U.S. government agencies sent almost $29 million in taxpayer dollars “directly to Chinese entities” for joint research over a five-year period ending in 2021, recently released findings show.
From fiscal years 2015 through 2021, “the CDC [Centers for Disease Control and Prevention], NIH [National Institutes of Health], and DOD [Department of Defense] provided 22 awards totaling $28.9 million directly to Chinese entities, including universities and other research institutions,” the Government Accountability Office (GAO) said on Sept. 29 about a trove of analyses.
Researchers found the federal funding focused on “multiple scientific disciplines,” aiding Chinese entities in conducting research on “disease surveillance, vaccination studies, and the development of new drugs,” as well as “alternative technologies to propel vehicles such as drones.”
The release of the 38-page GAO report (pdf) follows a January request from House Republican Conference Chairwoman Elise Stefanik (R-N.Y.) and Rep. Michael McCaul (R-Texas), the top Republican on the House Foreign Affairs Committee. They asked the GAO to review federal funds provided to China or to entities controlled by the Chinese Communist Party (CCP) for collaborative research, and U.S. contributions to multilateral institutions.
Stefanik described such funding as “troubling.”
“China’s deception and stonewalling of the truth behind the origins of COVID-19 has led to millions of senseless deaths and trillions of dollars in economic destruction across the globe,” she said in a statement to The Epoch Times.

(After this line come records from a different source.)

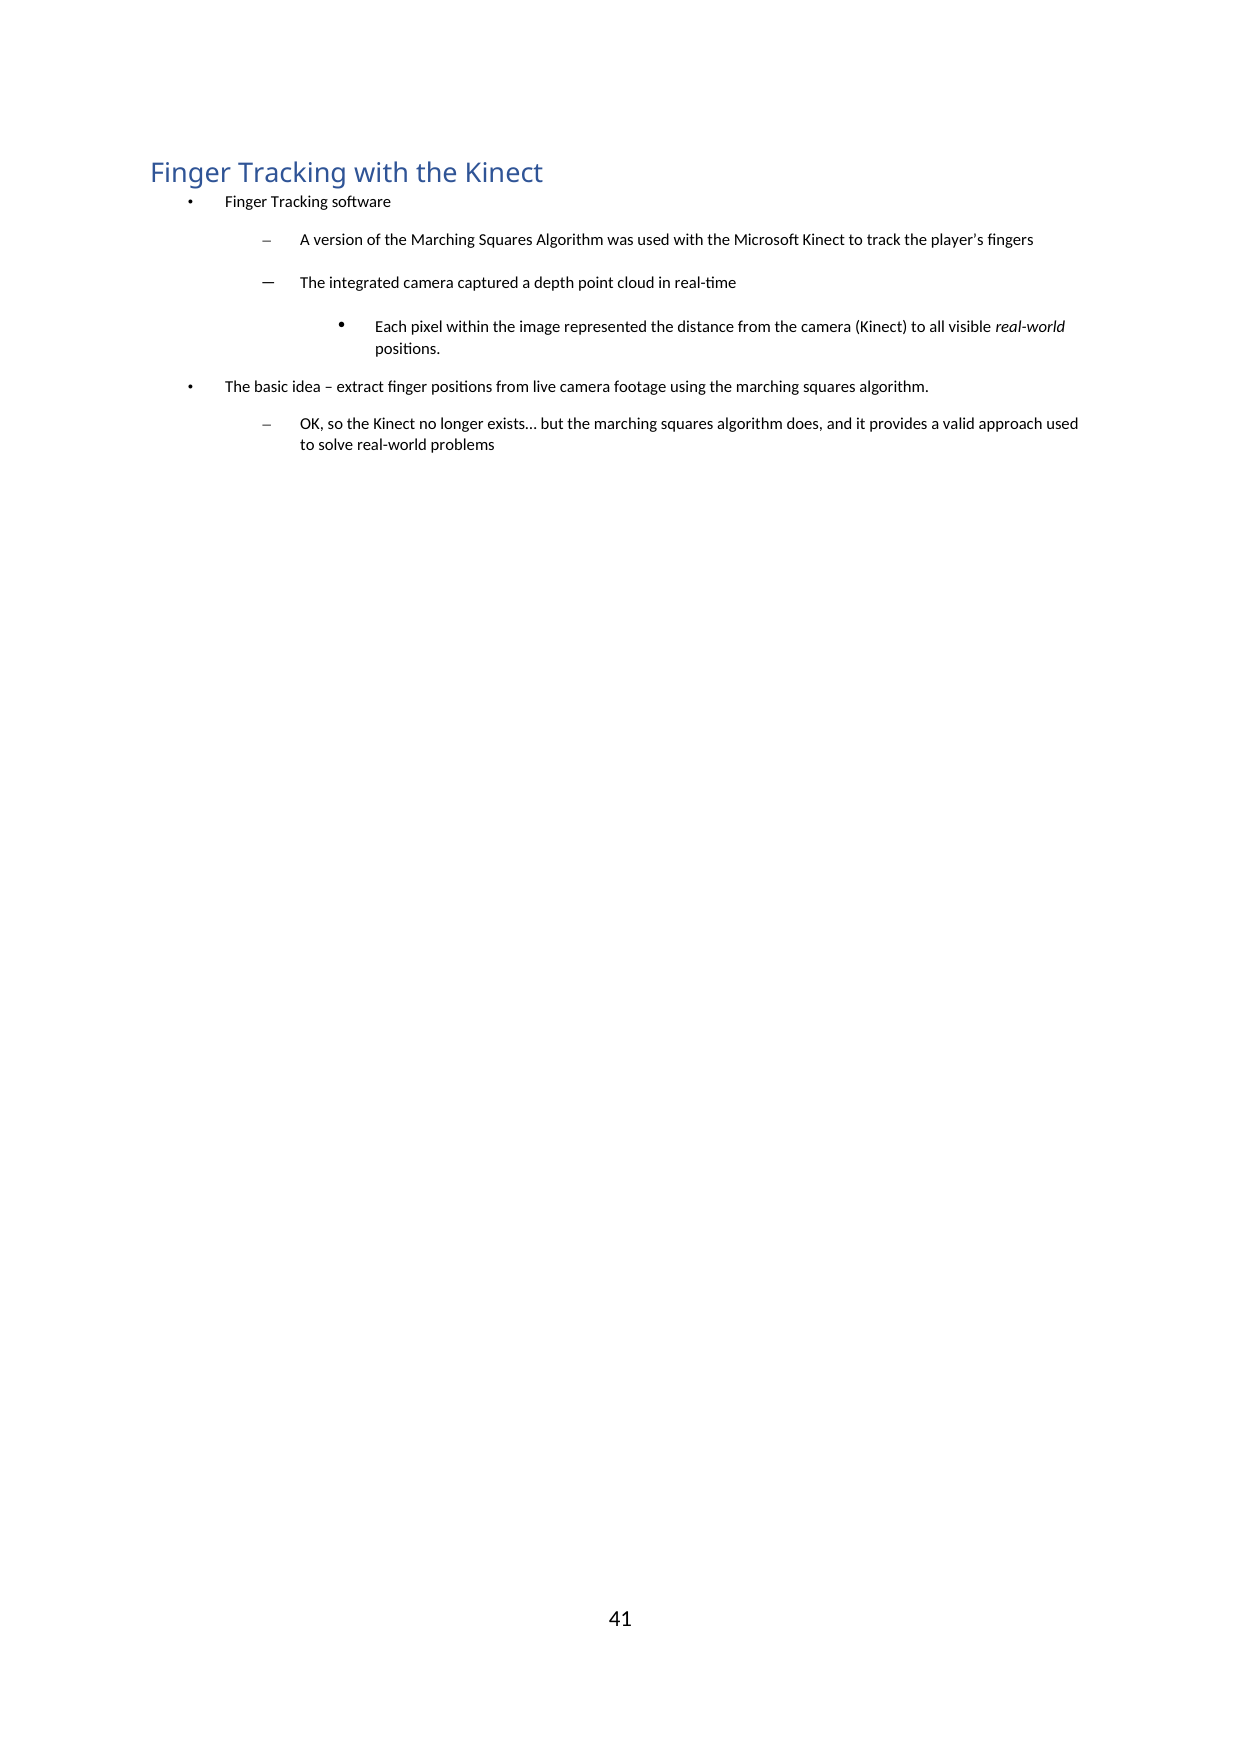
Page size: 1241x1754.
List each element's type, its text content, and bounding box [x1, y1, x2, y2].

subtitle Finger Tracking with the Kinect [150, 153, 1090, 190]
list OK, so the Kinect no longer exists… but the marching squares algorithm does, and it provides a valid approach used to solve real-world problems [262, 414, 1090, 455]
list A version of the Marching Squares Algorithm was used with the Microsoft Kinect to track the player’s fingers [262, 229, 1090, 250]
list The basic idea – extract finger positions from live camera footage using the marching squares algorithm. [187, 376, 1090, 396]
list Finger Tracking software [187, 192, 1090, 212]
list Each pixel within the image represented the distance from the camera (Kinect) to all visible real-world positions. [337, 311, 1090, 358]
list The integrated camera captured a depth point cloud in real-time [262, 267, 1090, 293]
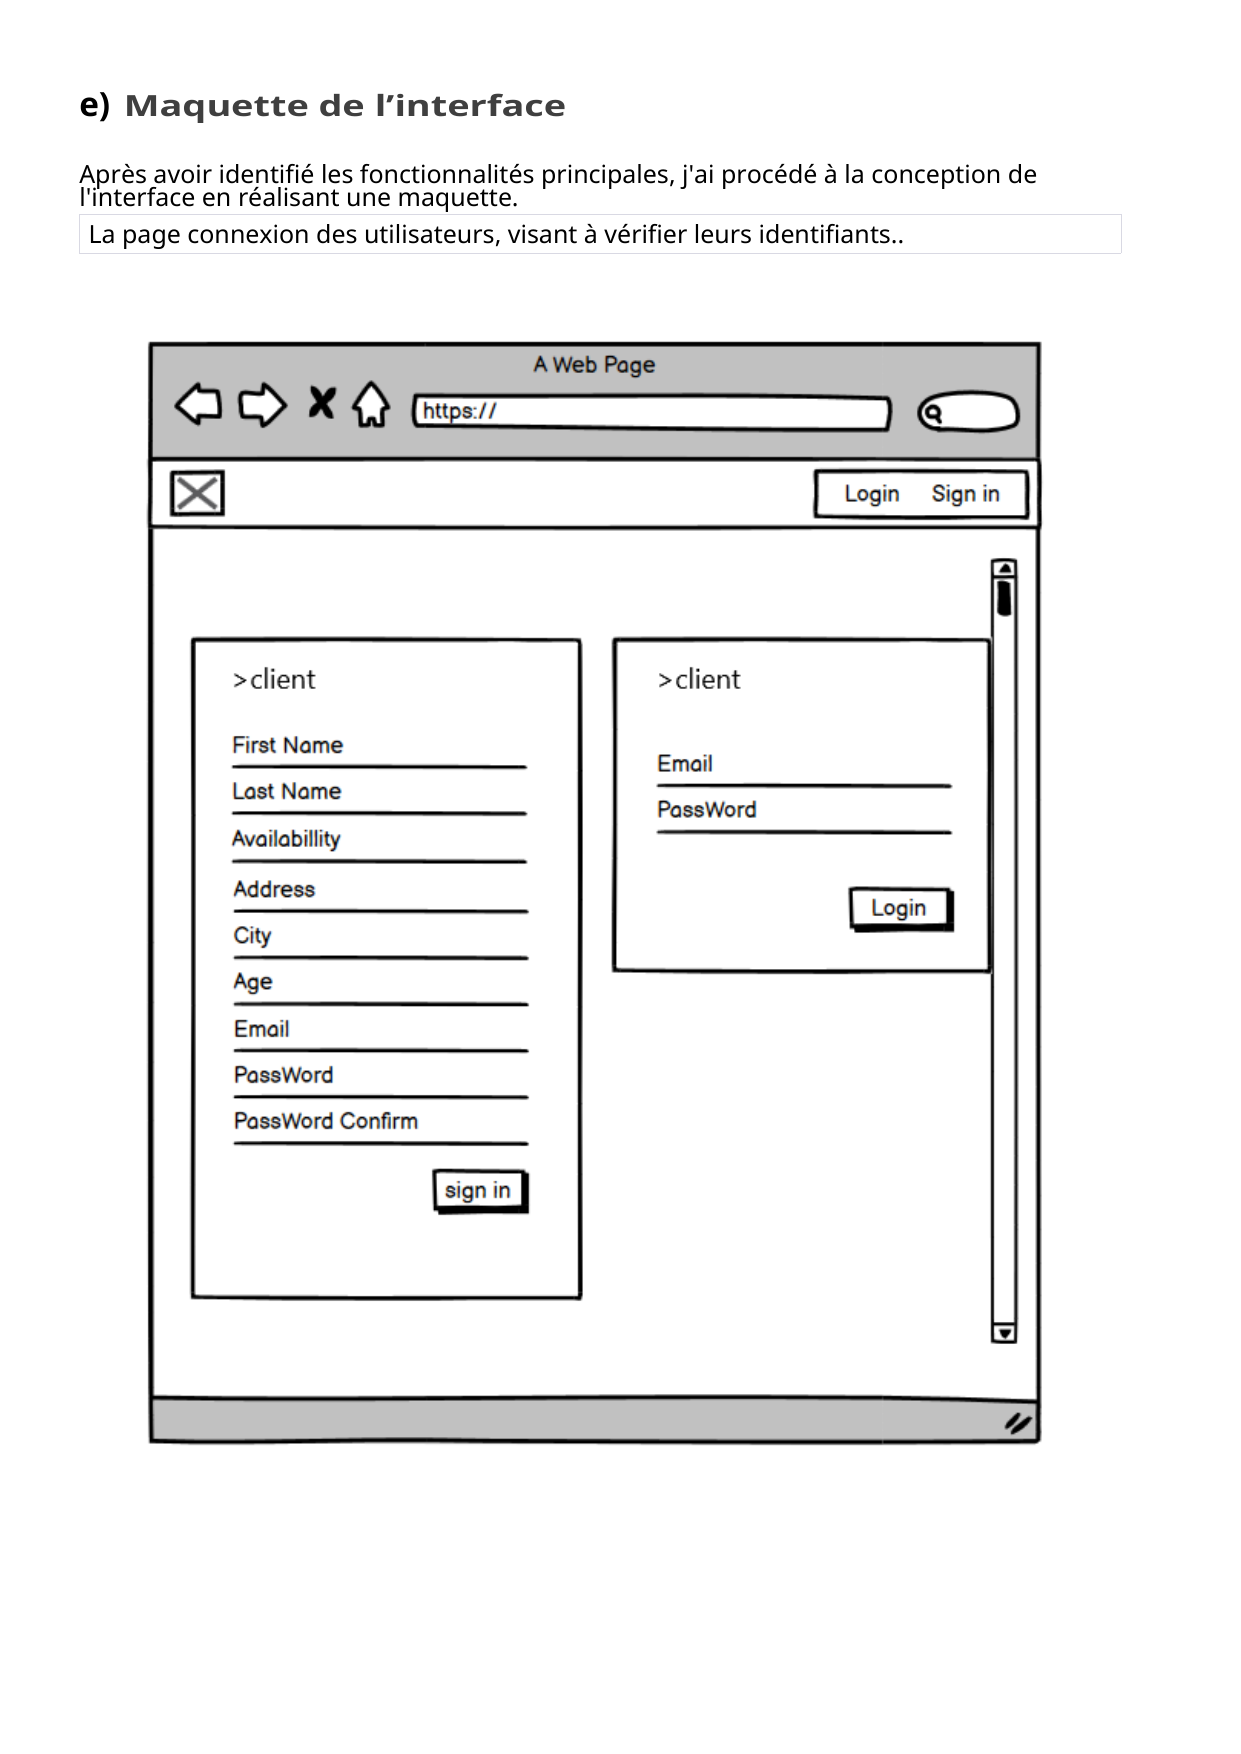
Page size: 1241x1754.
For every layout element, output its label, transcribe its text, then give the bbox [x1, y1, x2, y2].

The three agencies provided funding for a total of 13 Chinese entities for joint publications, information sharing, and workshops, while 84 percent of the direct funding went to the University of Hong Kong, Peking University, and the Chinese Center for Disease Control and Prevention, known as the Chinese CDC.
While receiving almost $5 million from the NIH and the CDC in recent years, the Chinese CDC had been suppressing information about the COVID-19 outbreak domestically and snubbed U.S. offers of assistance, although any health data would have been crucial to formulate a more effective pandemic containment strategy and minimize the disease’s global spread.